Destroying her forever.

*

I paced theroom, sniffing the towels soaked with blood I recognized vaguely as my own. It felt good and right to be in my meant body. The ready response of quicksilver muscles, the flex of claws and my long tail adding balance. Gone were the pains the woman had suffered.

We were clean and whole. Strong. Invincible.

The noble fae conferred, watching me warily, uncertain if I understood their conversation. Afraid that I might attack.

I might, at that. Their fear pleased me.

Mostly I heard their words, but it bothered me most that the kitten seemed to be missing. I prowled, looking for it, while a human-smelling woman wept.

“Can’t you all combine magic to turn her back?” A human man wearing the stink of silver was arguing. “I can do it but I need the damn scepter, whatever she did with it.”

“We have more pressing problems. With Rogue gone, his lady incapacitated and Queen Titania destroyed, the magic grows unstable. The lesser fae and the humans are revolting. Someone needs to take control. Reestablish order.”

“The lesser fae and humans have always been revolting.” They laughed.

“Without Sorceress Gwynn, none of us can reach our children. Nothing else matters. You’re fools to worry about anything else.” The fae who spoke stepped into my path. He smelled of snake and something else familiar. Had he taken the kitten? I growled at him and he edged back in a satisfying way.

A little fae girl wrapped her arms around my neck. I didn’t want to eat her so much. “Don’t hurt him, Gwynn. He knows how to help you.”

“Goliath, come here,” the snake man ordered.

The one who helped me destroy the evil one with his magic sat down next to me, scratching my ears in a delightful way that made me want to purr.
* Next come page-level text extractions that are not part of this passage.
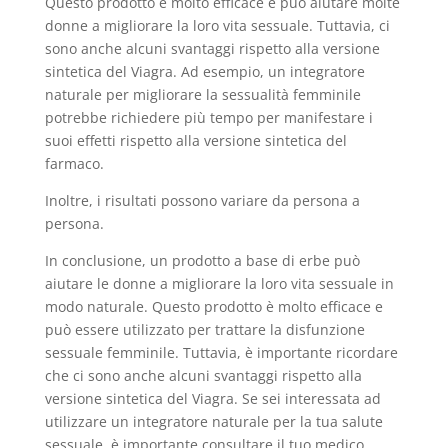
Questo prodotto è molto efficace e può aiutare molte
donne a migliorare la loro vita sessuale. Tuttavia, ci
sono anche alcuni svantaggi rispetto alla versione
sintetica del Viagra. Ad esempio, un integratore
naturale per migliorare la sessualità femminile
potrebbe richiedere più tempo per manifestare i
suoi effetti rispetto alla versione sintetica del
farmaco.
Inoltre, i risultati possono variare da persona a
persona.
In conclusione, un prodotto a base di erbe può
aiutare le donne a migliorare la loro vita sessuale in
modo naturale. Questo prodotto è molto efficace e
può essere utilizzato per trattare la disfunzione
sessuale femminile. Tuttavia, è importante ricordare
che ci sono anche alcuni svantaggi rispetto alla
versione sintetica del Viagra. Se sei interessata ad
utilizzare un integratore naturale per la tua salute
sessuale, è importante consultare il tuo medico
He seemed familiar to me and, in my mind, I saw us playing like kittens together.

“Inside out,” the snake man instructed. “Show her. If I can do it, she can.”

Kitten-man showed me how he’d been inside a cat—so funny!—and then came out. But no. I didn’t want to. This wasmyturn. The woman could stay inside. Besides, she’d lost the kitten. I would not have.

“It’s not working. She’s gone.”

Another tall fae strolled up. I flattened my ears. We hated her. Sure enough, she smacked us on the head. I swiped at her but she danced away and the fae girl I didn’t want to eat held me back.

“Wake up, Gwynn!” The mean woman snapped her fingers. “Or will you prove yourself the fragile human we all knew you to be? Our greatest failure.”